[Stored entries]
- - -

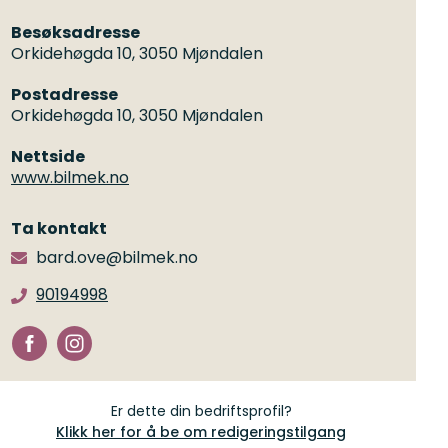
Besøksadresse
Orkidehøgda 10, 3050 Mjøndalen
Postadresse
Orkidehøgda 10, 3050 Mjøndalen
Nettside
www.bilmek.no
Ta kontakt
bard.ove@bilmek.no
90194998
Er dette din bedriftsprofil?
Klikk her for å be om redigeringstilgang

- - -

## What you have to do
Please output every entry above exactly, without the pictures.

## Task response
Besøksadresse
Orkidehøgda 10, 3050 Mjøndalen
Postadresse
Orkidehøgda 10, 3050 Mjøndalen
Nettside
www.bilmek.no
Ta kontakt
bard.ove@bilmek.no
90194998
Er dette din bedriftsprofil?
Klikk her for å be om redigeringstilgang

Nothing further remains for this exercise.